I hate doing the very same task over, and over, and over again. I’d bet search engines do, too.
Increasing the efficiency of search
Chances are that your choice of a search engine, whether it’s Google, or Yahoo!, or MSN, or another, uses some methods to try to make what they do a little more efficient, and a little less costly to run.
Of course, popular searches are ones that lots of folks search for. If a search engine would process every search request as if it were a new one, and try to grab results from its index, or indexes, including searches that were repeated often, it could be reinventing the wheel frequently. But what if there was a way to speed that up?
What if that method created significant savings in terms of time and processing power? What if it didn’t do a full search for the most popular terms over and over?
Caching results pages from popular searches
One method might involve using a cache file, like the cache file that your browser uses to store temporary internet pages. The idea behind the browser cache is that if you return to a page, your computer doesn’t have to ask for the page all over again. It can instead just grab the local copy of the page that is in the cache file.
So, imagine a search engine doing the same thing. It has a separate computer or set of computers that contain cache files, and when a request for a certain word or phrase gets entered by someone using the search engine, a look around in those cache files may be the first stop instead of the search engine doing a lookup in its index.
If a set of results for the phrase or word searched for is there, the search engine could serve it to you. If it isn’t, the search engine might then perform a full search. That could save some processing power and some time.
Now keep in mind that the most popular searches can account for a large percentage of the requests that a search engine gets. If you look somewhere like the Google Zeitgeist pages, you can see some of the terms that the search engine might be keeping in a cache.
Deciding how many results to cache
This is a tricky area. The efficiency that is gained by caching some results pages, for popular searches could be lost by not caching enough results or caching too many. So how do you figure out how many results to cache? Well, you could look at how people use search engines. If people typically only look at the first page of results – ten links and titles and snippets – then you might only want to keep track of those ten results for a certain query.
A paper that looks like it was written in 2004 describes how to make a search engine run more efficiently. One of the authors’ pages notes that it will be published in 2006 in the ACM Transactions on Information Systems, Vol. 24, n. 1, January 2006.

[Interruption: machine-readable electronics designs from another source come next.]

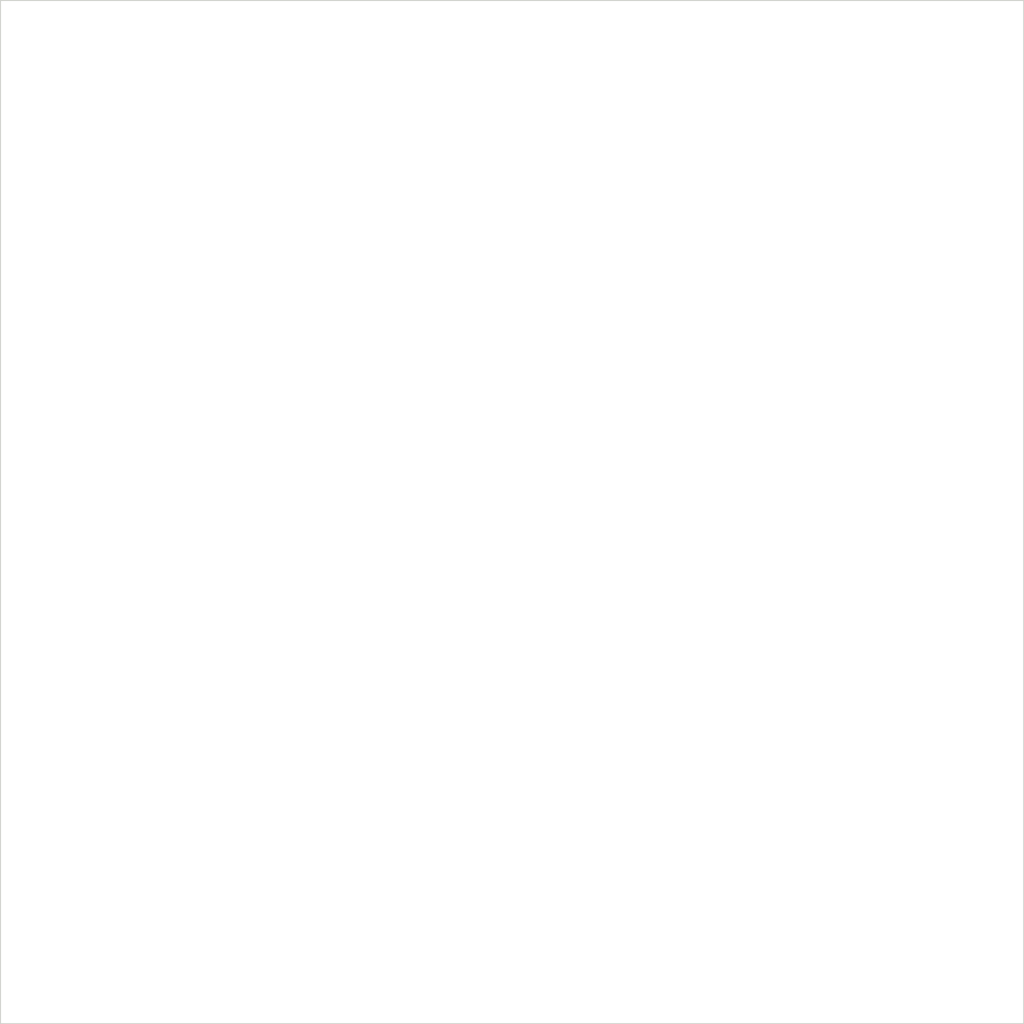
<source format=kicad_pcb>
(kicad_pcb (version 20170123) (host pcbnew "(2017-05-18 revision 2a3a699)-master")

  (general
    (links 0)
    (no_connects 0)
    (area 63.424999 31.674999 215.975001 184.225001)
    (thickness 3.175)
    (drawings 4)
    (tracks 0)
    (zones 0)
    (modules 0)
    (nets 1)
  )

  (page USLetter)
  (title_block
    (title "Topmetal-S sensor tiled plane, 10cm diameter version")
    (date 2017-03-28)
    (rev 0)
    (company LBNL)
  )

  (layers
    (0 F.Cu signal)
    (1 In1.Cu power)
    (2 In2.Cu signal)
    (3 In3.Cu signal)
    (4 In4.Cu signal)
    (5 In5.Cu signal)
    (6 In6.Cu signal)
    (7 In7.Cu signal)
    (8 In8.Cu signal)
    (9 In9.Cu signal)
    (10 In10.Cu signal)
    (11 In11.Cu signal)
    (12 In12.Cu signal)
    (13 In13.Cu signal)
    (14 In14.Cu signal)
    (15 In15.Cu signal)
    (16 In16.Cu signal)
    (17 In17.Cu signal)
    (18 In18.Cu signal)
    (31 B.Cu signal)
    (32 B.Adhes user)
    (33 F.Adhes user)
    (34 B.Paste user)
    (35 F.Paste user)
    (36 B.SilkS user)
    (37 F.SilkS user)
    (38 B.Mask user)
    (39 F.Mask user)
    (40 Dwgs.User user)
    (41 Cmts.User user)
    (42 Eco1.User user)
    (43 Eco2.User user)
    (44 Edge.Cuts user)
    (45 Margin user)
    (46 B.CrtYd user)
    (47 F.CrtYd user)
    (48 B.Fab user)
    (49 F.Fab user)
  )

  (setup
    (last_trace_width 0.1016)
    (user_trace_width 0.1016)
    (user_trace_width 0.1524)
    (user_trace_width 0.2032)
    (trace_clearance 0.1016)
    (zone_clearance 0.508)
    (zone_45_only no)
    (trace_min 0.1016)
    (segment_width 0.2)
    (edge_width 0.15)
    (via_size 0.5588)
    (via_drill 0.2032)
    (via_min_size 0.5588)
    (via_min_drill 0.2032)
    (user_via 0.5588 0.2032)
    (user_via 0.7112 0.3556)
    (uvia_size 0.3048)
    (uvia_drill 0.1016)
    (uvias_allowed no)
    (uvia_min_size 0)
    (uvia_min_drill 0)
    (pcb_text_width 0.3)
    (pcb_text_size 1.5 1.5)
    (mod_edge_width 0.15)
    (mod_text_size 1 1)
    (mod_text_width 0.15)
    (pad_size 1.2 0.9)
    (pad_drill 0)
    (pad_to_mask_clearance 0.2)
    (aux_axis_origin 0 0)
    (visible_elements FFFFFF7F)
    (pcbplotparams
      (layerselection 0x00030_80000001)
      (usegerberextensions false)
      (excludeedgelayer true)
      (linewidth 0.100000)
      (plotframeref false)
      (viasonmask false)
      (mode 1)
      (useauxorigin false)
      (hpglpennumber 1)
      (hpglpenspeed 20)
      (hpglpendiameter 15)
      (psnegative false)
      (psa4output false)
      (plotreference true)
      (plotvalue true)
      (plotinvisibletext false)
      (padsonsilk false)
      (subtractmaskfromsilk false)
      (outputformat 1)
      (mirror false)
      (drillshape 1)
      (scaleselection 1)
      (outputdirectory ""))
  )

  (net 0 "")

  (net_class Default "This is the default net class."
    (clearance 0.1016)
    (trace_width 0.1016)
    (via_dia 0.5588)
    (via_drill 0.2032)
    (uvia_dia 0.3048)
    (uvia_drill 0.1016)
    (diff_pair_gap 0.2032)
    (diff_pair_width 0.1016)
  )

  (gr_line (start 63.5 31.75) (end 215.9 31.75) (layer Edge.Cuts) (width 0.15))
  (gr_line (start 215.9 31.75) (end 215.9 184.15) (layer Edge.Cuts) (width 0.15))
  (gr_line (start 63.5 184.15) (end 215.9 184.15) (layer Edge.Cuts) (width 0.15))
  (gr_line (start 63.5 31.75) (end 63.5 184.15) (layer Edge.Cuts) (width 0.15))

)

</source>
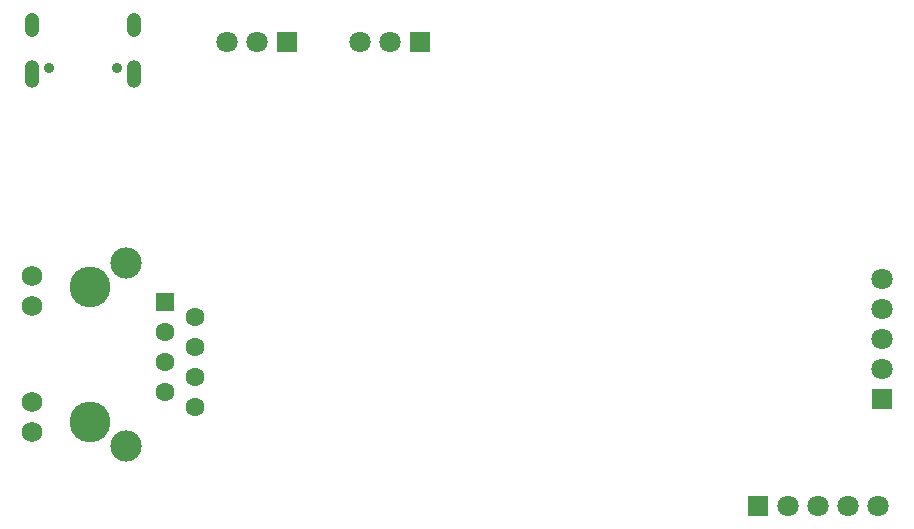
<source format=gbs>
G04*
G04 #@! TF.GenerationSoftware,Altium Limited,Altium Designer,24.9.1 (31)*
G04*
G04 Layer_Color=16711935*
%FSTAX44Y44*%
%MOMM*%
G71*
G04*
G04 #@! TF.SameCoordinates,77538C0C-0C9F-436E-B66A-60309351D6FF*
G04*
G04*
G04 #@! TF.FilePolarity,Negative*
G04*
G01*
G75*
%ADD47R,1.6012X1.6012*%
%ADD48C,1.6012*%
%ADD49C,1.7332*%
%ADD50C,2.6482*%
%ADD51C,3.4532*%
%ADD52C,1.8032*%
%ADD53R,1.8032X1.8032*%
%ADD54R,1.8032X1.8032*%
%ADD55O,1.2532X2.3532*%
%ADD56O,1.2532X2.0532*%
%ADD57C,0.9032*%
D47*
X0013208Y0023246D02*
D03*
D48*
X0015748Y0021976D02*
D03*
X0013208Y0020706D02*
D03*
X0015748Y0019436D02*
D03*
X0013208Y0018166D02*
D03*
X0015748Y0016896D02*
D03*
X0013208Y0015626D02*
D03*
X0015748Y0014356D02*
D03*
D49*
X0001958Y0025421D02*
D03*
Y0022881D02*
D03*
Y0012171D02*
D03*
Y0014711D02*
D03*
D50*
X0009908Y0026541D02*
D03*
Y0011051D02*
D03*
D51*
X0006858Y0013081D02*
D03*
Y0024511D02*
D03*
D52*
X00685038Y0005969D02*
D03*
X00659638D02*
D03*
X00710438D02*
D03*
X00735838D02*
D03*
X0073914Y0020066D02*
D03*
Y0017526D02*
D03*
Y0022606D02*
D03*
Y0025146D02*
D03*
X0032258Y0045212D02*
D03*
X0029718D02*
D03*
X00210058Y00452374D02*
D03*
X00184658D02*
D03*
D53*
X00634238Y0005969D02*
D03*
X0034798Y0045212D02*
D03*
X00235458Y00452374D02*
D03*
D54*
X0073914Y0014986D02*
D03*
D55*
X00019538Y00425352D02*
D03*
X00105938D02*
D03*
D56*
X00019538Y00466852D02*
D03*
X00105938D02*
D03*
D57*
X00033838Y00430352D02*
D03*
X00091638D02*
D03*
M02*

</source>
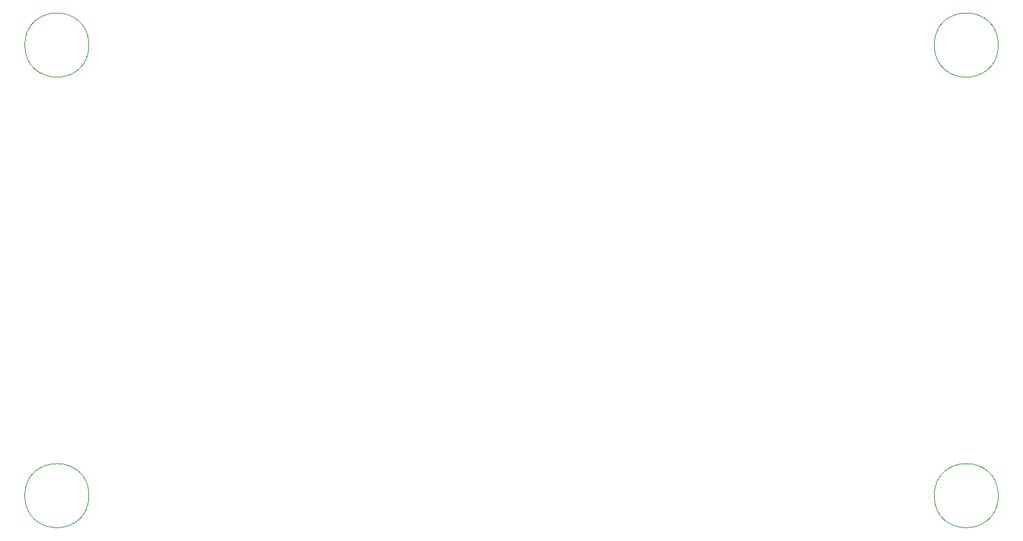
<source format=gto>
%TF.GenerationSoftware,KiCad,Pcbnew,(5.1.10)-1*%
%TF.CreationDate,2021-08-10T21:08:29+09:00*%
%TF.ProjectId,bottom,626f7474-6f6d-42e6-9b69-6361645f7063,rev?*%
%TF.SameCoordinates,Original*%
%TF.FileFunction,Legend,Top*%
%TF.FilePolarity,Positive*%
%FSLAX46Y46*%
G04 Gerber Fmt 4.6, Leading zero omitted, Abs format (unit mm)*
G04 Created by KiCad (PCBNEW (5.1.10)-1) date 2021-08-10 21:08:29*
%MOMM*%
%LPD*%
G01*
G04 APERTURE LIST*
%ADD10C,0.100000*%
%ADD11C,2.200000*%
G04 APERTURE END LIST*
D10*
X87628990Y-128113080D02*
G75*
G03*
X87628990Y-128113080I-4000000J0D01*
G01*
X87628990Y-71913080D02*
G75*
G03*
X87628990Y-71913080I-4000000J0D01*
G01*
X200978990Y-128113080D02*
G75*
G03*
X200978990Y-128113080I-4000000J0D01*
G01*
X200978990Y-71913080D02*
G75*
G03*
X200978990Y-71913080I-4000000J0D01*
G01*
%LPC*%
D11*
%TO.C,H4*%
X168879390Y-80963160D03*
%TD*%
%TO.C,H3*%
X187929470Y-119063320D03*
%TD*%
%TO.C,H2*%
X92679070Y-119063320D03*
%TD*%
%TO.C,H1*%
X92679070Y-80963160D03*
%TD*%
M02*

</source>
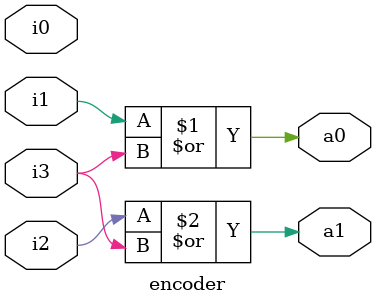
<source format=v>
module encoder(input i0,i1,i2,i3, output a0,a1);
assign a0= i1|i3;
assign a1=i2|i3;
endmodule

</source>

It’s impossible to tell, without seeing that issue whether the version that appears will be the same one that appears here:
By Tizano Gagni, Raffaele Perego, Fabrizio Silvestri, and Salvatore Orlando
It could be that this is the version that will be published, or they could be submitting an updated version. Interesting paper, regardless.
If you like thinking about how a search engine does what it does, this is an article worth spending a little time with.
It discusses some of the hardware, and software that might make such a system work, and how the system would be organized. It also looks at other papers that have studied how usage data might make a search engine run better.
Two levels of caching are described – a read-only static set of information, and a dynamic set of information, along with replacement policies that determine when a result might make it into the dynamic cache. It also discusses prefetching, and a way of anticipating what people might be looking for, and how many results to cache or to prefetch, based upon the query that is made.
How often should that static cache be refreshed? They note that topic as something for further study. They do also state that the freshness of results can suffer when you use statistics from the past to try to predict the future.